Some preliminary work is required because the original dataset does not contains the definitive costs. First of all let’s build a table of factors based on the scale factors detected in both exponent variables.
library(data.table)
coefficientsDT <- data.table(x=c("","H","K","M","B"), y=c(1,100,1000,1e+06, 1e+09))
setkey(coefficientsDT)
These coefficients are applied to the provisory costs values in order to calculate the final costs.
data.events.damages <- data.tidy %>%
select(evtype, propdmg, propdmgexp, cropdmg, cropdmgexp) %>%
mutate(
propdmg.cost=coefficientsDT[as.character(toupper(propdmgexp)),y]*propdmg,
cropdmg.cost=coefficientsDT[as.character(toupper(cropdmgexp)),y]*cropdmg)
The summarization of the costs by event type can now be executed.
data.events.damages.costs <- summarise(group_by(data.events.damages, evtype),
propdmg.costs=sum(propdmg.cost),
cropdmg.costs=sum(cropdmg.cost),
costs=sum(propdmg.cost+cropdmg.cost))
The ten types of event with most economic impact can be obtained easily by a descendant sort.

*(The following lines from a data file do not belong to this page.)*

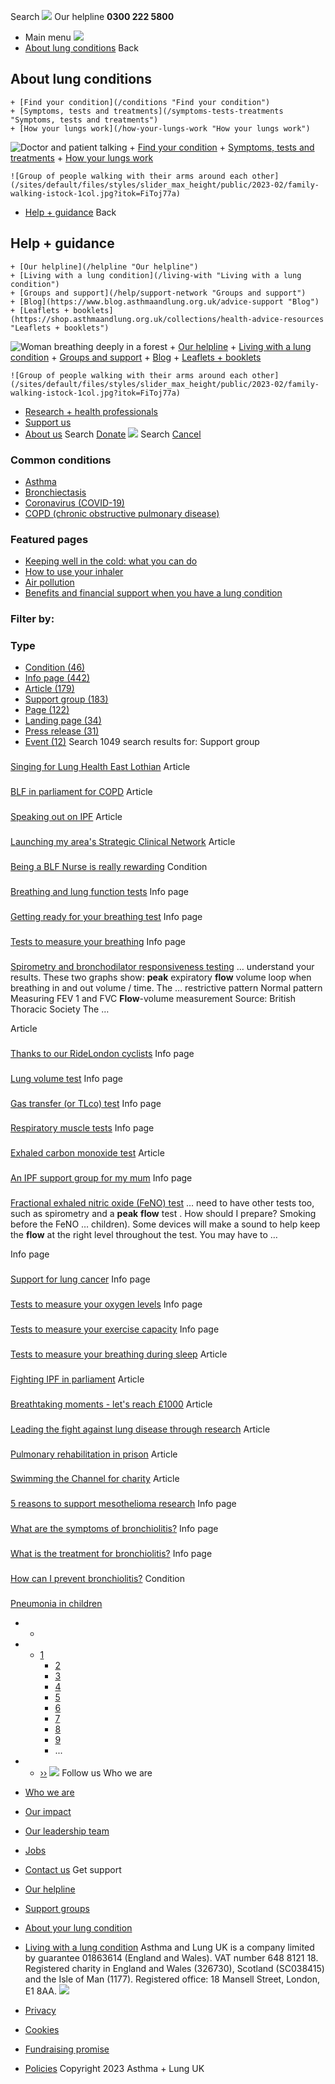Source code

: 
Search
 [![](/themes/custom/asthma-lung-uk/images/aluk-logo.png)](/ "Homepage")
 Our helpline **0300 222 5800**
* Main menu
![](/wingsuit/asthma-lung-uk/images/aluk-logo.png)
* [About lung conditions](#about "About lung conditions")
 Back
 
## About lung conditions
	+ [Find your condition](/conditions "Find your condition")
	+ [Symptoms, tests and treatments](/symptoms-tests-treatments "Symptoms, tests and treatments")
	+ [How your lungs work](/how-your-lungs-work "How your lungs work")
![Doctor and patient talking](/sites/default/files/styles/slider_max_height/public/2023-02/119589.jpg?itok=IfMKqhqJ)
	+ [Find your condition](/conditions)
	+ [Symptoms, tests and treatments](/symptoms-tests-treatments)
	+ [How your lungs work](/how-your-lungs-work)
	
	
	![Group of people walking with their arms around each other](/sites/default/files/styles/slider_max_height/public/2023-02/family-walking-istock-1col.jpg?itok=FiToj77a)
* [Help + guidance](#get-support "Help + guidance")
 Back
 
## Help + guidance
	+ [Our helpline](/helpline "Our helpline")
	+ [Living with a lung condition](/living-with "Living with a lung condition")
	+ [Groups and support](/help/support-network "Groups and support")
	+ [Blog](https://www.blog.asthmaandlung.org.uk/advice-support "Blog")
	+ [Leaflets + booklets](https://shop.asthmaandlung.org.uk/collections/health-advice-resources "Leaflets + booklets")
![Woman breathing deeply in a forest](/sites/default/files/styles/slider_max_height/public/2023-02/A%2BLUK%20Generic73.jpg?itok=IY-jWei3)
	+ [Our helpline](/helpline)
	+ [Living with a lung condition](/living-with)
	+ [Groups and support](/help/support-network)
	+ [Blog](https://www.blog.asthmaandlung.org.uk/advice-support)
	+ [Leaflets + booklets](https://shop.asthmaandlung.org.uk/collections/health-advice-resources "Leaflets and booklets about lung conditions")
	
	
	![Group of people walking with their arms around each other](/sites/default/files/styles/slider_max_height/public/2023-02/family-walking-istock-1col.jpg?itok=FiToj77a)
* [Research + health professionals](/research-health-professionals "Research + health professionals")
* [Support us](/support-us "Support us")
* [About us](/about-us "About us")
Search
[Donate](https://action.asthmaandlung.org.uk/page/99720/donate/1?ea_tracking_id=General_WebsiteALUK_Header_Regular "Donate") 
 [![](/themes/custom/asthma-lung-uk/images/aluk-logo.png)](/ "Homepage")
Search
[Cancel](#)
### Common conditions
* [Asthma](/conditions/asthma)
* [Bronchiectasis](/conditions/bronchiectasis)
* [Coronavirus (COVID-19)](/conditions/coronavirus)
* [COPD (chronic obstructive pulmonary disease)](/conditions/copd-chronic-obstructive-pulmonary-disease)
### Featured pages
* [Keeping well in the cold: what you can do](/living-with/cold-weather)
* [How to use your inhaler](/living-with/inhaler-videos)
* [Air pollution](/living-with/air-pollution)
* [Benefits and financial support when you have a lung condition](/living-with/benefits)
### Filter by:
### Type
* [Condition
(46)](/search?f%5B0%5D=type%3Acondition)
* [Info page
(442)](/search?f%5B0%5D=type%3Ainfo_page)
* [Article
(179)](/search?f%5B0%5D=type%3Aarticle)
* [Support group
(183)](/search?f%5B0%5D=type%3Asupport_group)
* [Page
(122)](/search?f%5B0%5D=type%3Apage)
* [Landing page
(34)](/search?f%5B0%5D=type%3Alanding_page)
* [Press release
(31)](/search?f%5B0%5D=type%3Apress_release)
* [Event
(12)](/search?f%5B0%5D=type%3Aevent)
Search
1049 search results for: 
 Support group
 
### 
 [Singing for Lung Health East Lothian](/help/support-network/singing-lung-health-east-lothian)
 Article
 
### 
 [BLF in parliament for COPD](/blog/blf-parliament-copd)
 Article
 
### 
 [Speaking out on IPF](/blog/speaking-out-ipf)
 Article
 
### 
 [Launching my area's Strategic Clinical Network](/blog/launching-my-areas-strategic-clinical-network)
 Article
 
### 
 [Being a BLF Nurse is really rewarding](/blog/being-blf-nurse-really-rewarding)
 Condition
 
### 
 [Breathing and lung function tests](/conditions/breathing-lung-function-tests)
 Info page
 
### 
 [Getting ready for your breathing test](/conditions/breathing-lung-function-tests/getting-ready-your-breathing-test)
 Info page
 
### 
 [Tests to measure your breathing](/conditions/breathing-lung-function-tests/tests-measure-your-breathing)
 Info page
 
### 
 [Spirometry and bronchodilator responsiveness testing](/conditions/breathing-lung-function-tests/spirometry-bronchodilator-responsiveness-testing)
 … understand your results. These two graphs show: **peak** expiratory **flow** volume loop when breathing in and out volume / time. The … restrictive pattern Normal pattern Measuring FEV 1 and FVC **Flow**-volume measurement Source: British Thoracic Society The …
 
 Article
 
### 
 [Thanks to our RideLondon cyclists](/blog/thanks-our-ridelondon-cyclists)
 Info page
 
### 
 [Lung volume test](/conditions/breathing-lung-function-tests/lung-volume-test)
 Info page
 
### 
 [Gas transfer (or TLco) test](/conditions/breathing-lung-function-tests/gas-transfer-or-tlco-test)
 Info page
 
### 
 [Respiratory muscle tests](/conditions/breathing-lung-function-tests/respiratory-muscle-tests)
 Info page
 
### 
 [Exhaled carbon monoxide test](/conditions/breathing-lung-function-tests/exhaled-carbon-monoxide-test)
 Article
 
### 
 [An IPF support group for my mum](/blog/ipf-support-group-my-mum)
 Info page
 
### 
 [Fractional exhaled nitric oxide (FeNO) test](/conditions/breathing-lung-function-tests/fractional-exhaled-nitric-oxide-feno-test)
 … need to have other tests too, such as spirometry and a **peak** **flow** test . How should I prepare? Smoking before the FeNO … children). Some devices will make a sound to help keep the **flow** at the right level throughout the test. You may have to …
 
 Info page
 
### 
 [Support for lung cancer](/conditions/lung-cancer/support-lung-cancer)
 Info page
 
### 
 [Tests to measure your oxygen levels](/conditions/breathing-lung-function-tests/tests-measure-your-oxygen-levels)
 Info page
 
### 
 [Tests to measure your exercise capacity](/conditions/breathing-lung-function-tests/tests-measure-your-exercise-capacity)
 Info page
 
### 
 [Tests to measure your breathing during sleep](/conditions/breathing-lung-function-tests/tests-measure-your-breathing-during-sleep)
 Article
 
### 
 [Fighting IPF in parliament](/blog/fighting-ipf-parliament)
 Article
 
### 
 [Breathtaking moments - let's reach £1000](/blog/breathtaking-moments-lets-reach-ps1000)
 Article
 
### 
 [Leading the fight against lung disease through research](/blog/leading-fight-against-lung-disease-through-research)
 Article
 
### 
 [Pulmonary rehabilitation in prison](/blog/pulmonary-rehabilitation-prison)
 Article
 
### 
 [Swimming the Channel for charity](/blog/swimming-channel-charity)
 Article
 
### 
 [5 reasons to support mesothelioma research](/blog/5-reasons-support-mesothelioma-research)
 Info page
 
### 
 [What are the symptoms of bronchiolitis?](/conditions/bronchiolitis/symptoms)
 Info page
 
### 
 [What is the treatment for bronchiolitis?](/conditions/bronchiolitis/treatment)
 Info page
 
### 
 [How can I prevent bronchiolitis?](/conditions/bronchiolitis/prevention)
 Condition
 
### 
 [Pneumonia in children](/conditions/pneumonia-children)
* +
* + [1](?search_api_fulltext=&page=0)
	+ [2](?search_api_fulltext=&page=1)
	+ [3](?search_api_fulltext=&page=2)
	+ [4](?search_api_fulltext=&page=3)
	+ [5](?search_api_fulltext=&page=4)
	+ [6](?search_api_fulltext=&page=5)
	+ [7](?search_api_fulltext=&page=6)
	+ [8](?search_api_fulltext=&page=7)
	+ [9](?search_api_fulltext=&page=8)
	+ ...
* + [››](?search_api_fulltext=&page=1 "››")
 [![](/sites/default/files/2023-01/footer-logo%20%281%29.png)](/ "Homepage")
Follow us
 Who we are
 
* [Who we are](/about-us/who-we-are)
* [Our impact](/about-us/our-impact)
* [Our leadership team](/about-us/our-leadership-team)
* [Jobs](/work-us)
* [Contact us](/about-us/contact-us)
 Get support
 
* [Our helpline](/helpline)
* [Support groups](/help/support-network)
* [About your lung condition](/conditions)
* [Living with a lung condition](/living-with)
Asthma and Lung UK is a company limited by guarantee 01863614 (England and Wales). VAT number 648 8121 18.
Registered charity in England and Wales (326730), Scotland (SC038415) and the Isle of Man (1177). Registered office: 18 Mansell Street, London, E1 8AA.
[![](/sites/default/files/2023-01/reg-logo%20%281%29.png)](https://www.fundraisingregulator.org.uk)
![]()
![]()
* [Privacy](/privacy-policy)
* [Cookies](/cookies-how-we-use-them)
* [Fundraising promise](/fundraising-promise)
* [Policies](/about-us/policies)
 Copyright 2023 Asthma + Lung UK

data.events.damages.costs.10 <- data.events.damages.costs %>%
arrange(desc(costs)) %>%
slice(1:10)
data.events.damages.costs.10
## # A tibble: 10 × 4
## evtype propdmg.costs cropdmg.costs costs
## <chr> <dbl> <dbl> <dbl>
## 1 hurricanetyphoon 69305840000 2607872800 71913712800
## 2 stormsurge 43323536000 5000 43323541000
## 3 hurricane 11868319010 2741910000 14610229010
## 4 riverflood 5118945500 5029459000 10148404500
## 5 tropicalstorm 7703890550 678346000 8382236550
## 6 wildfire 4765114000 295472800 5060586800
## 7 stormsurgetide 4641188000 850000 4642038000
## 8 hurricaneopal 3172846000 19000000 3191846000
## 9 wildforestfire 3001829500 106796830 3108626330
## 10 heavyrainsevereweather 2500000000 0 2500000000
As a result, hurricanes and typhoons are the event that had the most economic impact over the last six decades.
The next plot shows a graphical presentation of the above tabular view.
data.events.damages.costs.10$evtype <- reorder(
data.events.damages.costs.10$evtype, -data.events.damages.costs.10$costs)
ggplot(data.events.damages.costs.10, aes(x=evtype,y=costs)) +
geom_bar(stat="identity",fill="steelblue") +
geom_text(aes(label = costs), vjust=1.6, color="white", size=2.5) +
scale_y_log10(labels = trans_format("log10", math_format(10^.x))) +
theme(axis.text.x = element_text(angle=45,hjust=1,vjust=1.0)) +
labs(title="Ten events with greatest economic consequences from 1950 to 2011", x="event")
As a result, the variables of the origin dataset and their observations reveal that tornados, hurricanes and typhoons are the types of event with most economic and health consequences over the last six decades.